Projekt
"Hocker aus Papier – Ökoschule"
Sach-
und Erfahrungsbericht
Das Projekt
ist wie geplant im Rahmen des Wahlpflichtunterrichts in Klasse 10 durchgeführt
worden. Im Mittelpunkt der Unterrichtsreihe stand der Umgang mit den Ressourcen.

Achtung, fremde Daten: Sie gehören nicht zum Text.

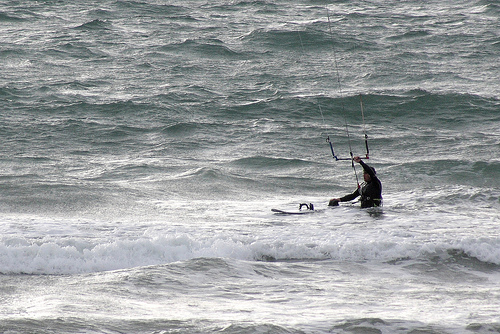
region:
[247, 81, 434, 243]
man surfing in ocean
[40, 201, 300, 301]
waves breaking in ocean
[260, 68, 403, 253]
man holding onto glider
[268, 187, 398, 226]
surf board in ocean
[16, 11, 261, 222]
blue ocean with waves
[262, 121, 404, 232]
man looking out into ocean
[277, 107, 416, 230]
male surfer in black wet suit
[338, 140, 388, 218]
man in black wet suit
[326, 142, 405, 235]
person wearing black wet suit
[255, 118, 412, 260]
surfer wearing black wet suit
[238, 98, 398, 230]
one man is wind boarding in water.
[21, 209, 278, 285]
Waves are white color.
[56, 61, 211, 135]
Water is blue color.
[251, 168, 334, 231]
Wind board is black color.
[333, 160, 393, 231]
Man is in black suit.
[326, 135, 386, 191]
Man is holding the rod in left hand.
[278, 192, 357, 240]
In right hand the man is holding wind board.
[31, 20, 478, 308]
Day time picture.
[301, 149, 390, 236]
Man is standing in water.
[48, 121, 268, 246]
Sun light reflection is seen in water.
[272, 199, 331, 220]
board floating on water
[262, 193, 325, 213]
board without someone in it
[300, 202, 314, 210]
empty foot strap of board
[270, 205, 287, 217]
raised edge of board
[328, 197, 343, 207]
hand holding the board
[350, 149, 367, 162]
hand holding kite handle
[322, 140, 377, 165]
black kite handle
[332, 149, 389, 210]
man standing in water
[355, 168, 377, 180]
head of man in water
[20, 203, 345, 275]
waves crashing into white caps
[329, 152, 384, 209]
person standing in water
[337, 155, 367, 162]
person holding bar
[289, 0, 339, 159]
cable attached to bar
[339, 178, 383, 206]
person wearing a black wet suit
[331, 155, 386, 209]
person is wet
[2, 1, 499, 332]
water under person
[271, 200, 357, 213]
surfboard to the left of person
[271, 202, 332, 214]
surfboard on the water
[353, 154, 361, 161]
hand on bar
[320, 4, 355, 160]
cable to the right of cable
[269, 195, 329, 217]
board floating in water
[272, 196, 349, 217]
board is not occupied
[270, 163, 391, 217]
man in water by board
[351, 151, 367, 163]
left hand of person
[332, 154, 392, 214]
person in wavy water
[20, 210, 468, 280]
white capped waves in water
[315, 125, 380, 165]
metal pole in air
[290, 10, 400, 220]
person holding onto kite thing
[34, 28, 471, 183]
grey and wavy water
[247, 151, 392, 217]
person holding on to board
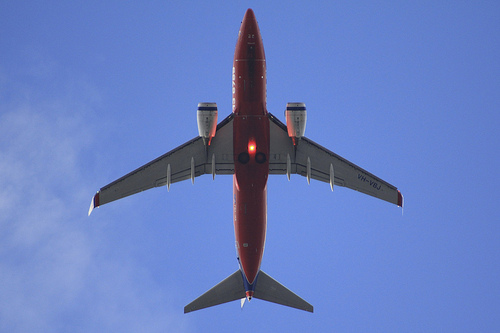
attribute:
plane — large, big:
[87, 7, 409, 315]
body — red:
[232, 9, 269, 280]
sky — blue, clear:
[2, 2, 499, 332]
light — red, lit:
[245, 134, 260, 163]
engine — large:
[284, 98, 310, 153]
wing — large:
[84, 114, 235, 215]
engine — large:
[193, 98, 222, 153]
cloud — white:
[1, 82, 197, 331]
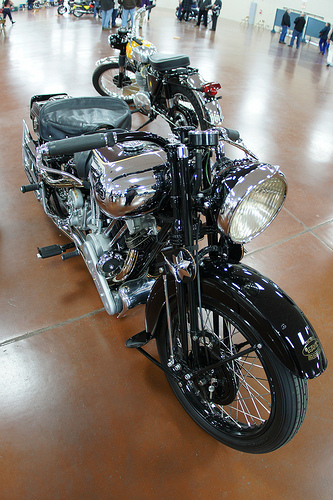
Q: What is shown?
A: A motorcycle.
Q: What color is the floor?
A: Brown.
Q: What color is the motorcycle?
A: Black and silver.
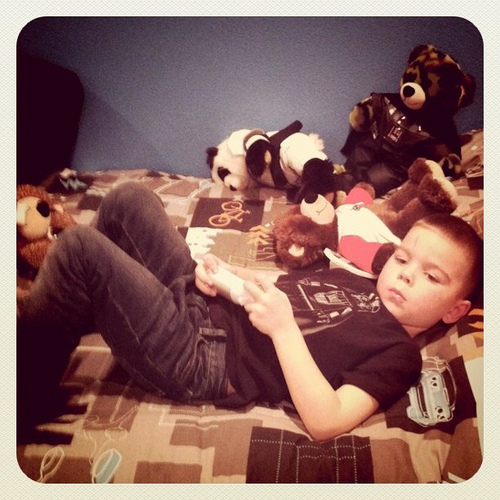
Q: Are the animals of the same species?
A: Yes, all the animals are bears.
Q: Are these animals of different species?
A: No, all the animals are bears.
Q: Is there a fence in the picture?
A: No, there are no fences.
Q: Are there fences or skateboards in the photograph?
A: No, there are no fences or skateboards.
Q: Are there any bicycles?
A: Yes, there is a bicycle.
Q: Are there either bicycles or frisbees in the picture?
A: Yes, there is a bicycle.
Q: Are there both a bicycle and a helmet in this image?
A: No, there is a bicycle but no helmets.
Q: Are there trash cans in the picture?
A: No, there are no trash cans.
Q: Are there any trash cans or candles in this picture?
A: No, there are no trash cans or candles.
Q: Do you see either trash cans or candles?
A: No, there are no trash cans or candles.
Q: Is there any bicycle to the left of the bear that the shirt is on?
A: Yes, there is a bicycle to the left of the bear.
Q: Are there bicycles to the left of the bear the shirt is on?
A: Yes, there is a bicycle to the left of the bear.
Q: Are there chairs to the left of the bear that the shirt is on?
A: No, there is a bicycle to the left of the bear.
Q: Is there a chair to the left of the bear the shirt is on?
A: No, there is a bicycle to the left of the bear.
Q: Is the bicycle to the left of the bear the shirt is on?
A: Yes, the bicycle is to the left of the bear.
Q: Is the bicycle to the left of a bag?
A: No, the bicycle is to the left of the bear.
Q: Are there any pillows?
A: No, there are no pillows.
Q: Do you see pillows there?
A: No, there are no pillows.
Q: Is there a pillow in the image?
A: No, there are no pillows.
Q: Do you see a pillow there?
A: No, there are no pillows.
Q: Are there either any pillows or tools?
A: No, there are no pillows or tools.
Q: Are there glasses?
A: No, there are no glasses.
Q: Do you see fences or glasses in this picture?
A: No, there are no glasses or fences.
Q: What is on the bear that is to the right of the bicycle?
A: The shirt is on the bear.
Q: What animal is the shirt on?
A: The shirt is on the bear.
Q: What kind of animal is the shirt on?
A: The shirt is on the bear.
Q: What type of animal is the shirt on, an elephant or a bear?
A: The shirt is on a bear.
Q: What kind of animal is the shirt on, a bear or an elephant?
A: The shirt is on a bear.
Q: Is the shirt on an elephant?
A: No, the shirt is on the bear.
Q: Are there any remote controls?
A: Yes, there is a remote control.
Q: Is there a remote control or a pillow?
A: Yes, there is a remote control.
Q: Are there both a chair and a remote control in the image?
A: No, there is a remote control but no chairs.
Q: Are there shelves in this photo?
A: No, there are no shelves.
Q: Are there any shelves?
A: No, there are no shelves.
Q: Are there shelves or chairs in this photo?
A: No, there are no shelves or chairs.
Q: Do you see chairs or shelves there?
A: No, there are no shelves or chairs.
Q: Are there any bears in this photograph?
A: Yes, there is a bear.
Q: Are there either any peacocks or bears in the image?
A: Yes, there is a bear.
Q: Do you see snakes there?
A: No, there are no snakes.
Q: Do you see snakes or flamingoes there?
A: No, there are no snakes or flamingoes.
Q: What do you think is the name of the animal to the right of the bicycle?
A: The animal is a bear.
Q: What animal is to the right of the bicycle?
A: The animal is a bear.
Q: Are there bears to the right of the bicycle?
A: Yes, there is a bear to the right of the bicycle.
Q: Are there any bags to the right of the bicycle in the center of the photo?
A: No, there is a bear to the right of the bicycle.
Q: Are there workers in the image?
A: No, there are no workers.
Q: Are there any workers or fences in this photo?
A: No, there are no workers or fences.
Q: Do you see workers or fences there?
A: No, there are no workers or fences.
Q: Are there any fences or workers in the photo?
A: No, there are no workers or fences.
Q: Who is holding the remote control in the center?
A: The boy is holding the remote control.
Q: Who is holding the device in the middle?
A: The boy is holding the remote control.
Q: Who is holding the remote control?
A: The boy is holding the remote control.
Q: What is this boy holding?
A: The boy is holding the remote control.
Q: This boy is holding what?
A: The boy is holding the remote control.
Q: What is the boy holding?
A: The boy is holding the remote control.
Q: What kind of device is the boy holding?
A: The boy is holding the remote.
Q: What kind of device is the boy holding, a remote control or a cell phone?
A: The boy is holding a remote control.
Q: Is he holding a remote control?
A: Yes, the boy is holding a remote control.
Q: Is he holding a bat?
A: No, the boy is holding a remote control.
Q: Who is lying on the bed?
A: The boy is lying on the bed.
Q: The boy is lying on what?
A: The boy is lying on the bed.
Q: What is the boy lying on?
A: The boy is lying on the bed.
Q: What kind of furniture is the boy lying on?
A: The boy is lying on the bed.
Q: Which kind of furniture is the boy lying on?
A: The boy is lying on the bed.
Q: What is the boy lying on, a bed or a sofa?
A: The boy is lying on a bed.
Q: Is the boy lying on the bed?
A: Yes, the boy is lying on the bed.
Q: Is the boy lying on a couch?
A: No, the boy is lying on the bed.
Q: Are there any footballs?
A: Yes, there is a football.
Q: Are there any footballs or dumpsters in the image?
A: Yes, there is a football.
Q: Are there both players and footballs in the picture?
A: No, there is a football but no players.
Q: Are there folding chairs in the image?
A: No, there are no folding chairs.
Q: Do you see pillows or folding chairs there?
A: No, there are no folding chairs or pillows.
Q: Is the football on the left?
A: Yes, the football is on the left of the image.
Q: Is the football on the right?
A: No, the football is on the left of the image.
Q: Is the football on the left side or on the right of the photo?
A: The football is on the left of the image.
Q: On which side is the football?
A: The football is on the left of the image.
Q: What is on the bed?
A: The football is on the bed.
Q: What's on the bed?
A: The football is on the bed.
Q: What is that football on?
A: The football is on the bed.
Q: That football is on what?
A: The football is on the bed.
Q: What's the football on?
A: The football is on the bed.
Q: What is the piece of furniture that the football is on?
A: The piece of furniture is a bed.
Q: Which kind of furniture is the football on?
A: The football is on the bed.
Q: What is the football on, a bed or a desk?
A: The football is on a bed.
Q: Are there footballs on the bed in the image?
A: Yes, there is a football on the bed.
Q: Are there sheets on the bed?
A: No, there is a football on the bed.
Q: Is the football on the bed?
A: Yes, the football is on the bed.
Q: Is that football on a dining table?
A: No, the football is on the bed.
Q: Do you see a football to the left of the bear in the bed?
A: Yes, there is a football to the left of the bear.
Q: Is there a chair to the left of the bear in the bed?
A: No, there is a football to the left of the bear.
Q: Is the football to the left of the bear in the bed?
A: Yes, the football is to the left of the bear.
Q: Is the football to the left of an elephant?
A: No, the football is to the left of the bear.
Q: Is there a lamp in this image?
A: No, there are no lamps.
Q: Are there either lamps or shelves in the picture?
A: No, there are no lamps or shelves.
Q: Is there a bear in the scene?
A: Yes, there is a bear.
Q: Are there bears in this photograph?
A: Yes, there is a bear.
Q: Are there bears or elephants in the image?
A: Yes, there is a bear.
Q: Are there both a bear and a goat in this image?
A: No, there is a bear but no goats.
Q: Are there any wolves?
A: No, there are no wolves.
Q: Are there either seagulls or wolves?
A: No, there are no wolves or seagulls.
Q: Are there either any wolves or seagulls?
A: No, there are no wolves or seagulls.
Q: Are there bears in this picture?
A: Yes, there is a bear.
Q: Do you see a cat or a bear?
A: Yes, there is a bear.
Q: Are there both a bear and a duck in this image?
A: No, there is a bear but no ducks.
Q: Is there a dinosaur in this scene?
A: No, there are no dinosaurs.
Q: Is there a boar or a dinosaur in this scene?
A: No, there are no dinosaurs or boars.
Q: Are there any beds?
A: Yes, there is a bed.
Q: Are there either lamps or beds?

Dabei wurde den Schülern zum ersten Mal das Konzept "Agenda 21" vorgestellt,
und in der anschließenden Diskussion wurde die Frage gestellt: Was
kann denn ein Einzelner tun? Durch das lokale Agenda - Fest in Siegburg
angeregt wurde diese Frage konkretisiert: Was können Schüler
in ihrem Lebensbereich tun, um den Agenda – Gedanken in bezug auf ihre
Umwelt zu beleben?
Hieraus
entwickelte sich der Plan, unsere Schule im Hinblick auf den Umgang mit
Ressourcen zu überprüfen.
Nach
Kontakten mit der Stadtverwaltung und dem dortigen Umweltamt, die ihre
Unterstützung zusagten, erstellten die Schüler einen Plan zur
Untersuchung des Wasserverbrauchs und der Heizenergie. Parallel dazu besuchte
ein Vertreter der RSAG ( Rhein - Sieg – Abfallwirtschafts-gesellschaft
m.b.H. ) die Gruppe in drei Doppelstunden, um mit ihnen die Themen Müllentsorgung,
- verwertung, und Papierrecycling zu besprechen.
Daran
schloß sich eine kleine praktische Arbeit "Bilder- bzw. Spiegelrahmen
im Kordelrelief" an, die die Schüler im Umgang mit den verschiedenen
Eigenschaften von Papier für die große Arbeit "Papierhocker"
sensibilisieren sollten.
Das
Papiermöbelseminar wurde dann am 11.Dezember 1998 von Herrn Schäff,
Dipl.Ing. aus Coburg, durchgeführt. Es beinhaltete folgende Tagesordnung:
Vorstellung
Kurze
theoretische Einführung in Ökologie und Leichtbauweise von Papiermöbeln
Erklärung
der Konstruktionsweise von Papiermöbeln
Theoretische
Einführung in den Möbelbausatz
Anleitung
und Hilfestellung beim Hockerbau
Anregungen
zur individuellen Oberflächengestaltung des Möbels
Die Schüler
haben die gesamte Unterrichtsreihe durchweg positiv aufgenommen. Durch
den Kontakt mit Behörden und außerschulischen Referenten ist
ihr Selbstbewußtsein gestiegen. Ihre Begeisterung für das Papiermöbelseminar
zeigten sie nicht zuletzt durch ihre aktive Mitarbeit weit über die
normalen Schulstunden hinaus.
Die
Oberfläche der Hocker wird im anschließenden Kunstunterricht
gestaltet.
Es ist
geplant, die Hocker in einer Performance zur Abschlußfeier aus den
Bereichen Kunst, Musik und Textilgestaltung ( alle Kolleginnen haben das
Thema Papier aufgegriffen ) zu zeigen. Anschließend werden sie als
"mobiles Klassenzimmer" der Schule zur Verfügung stehen.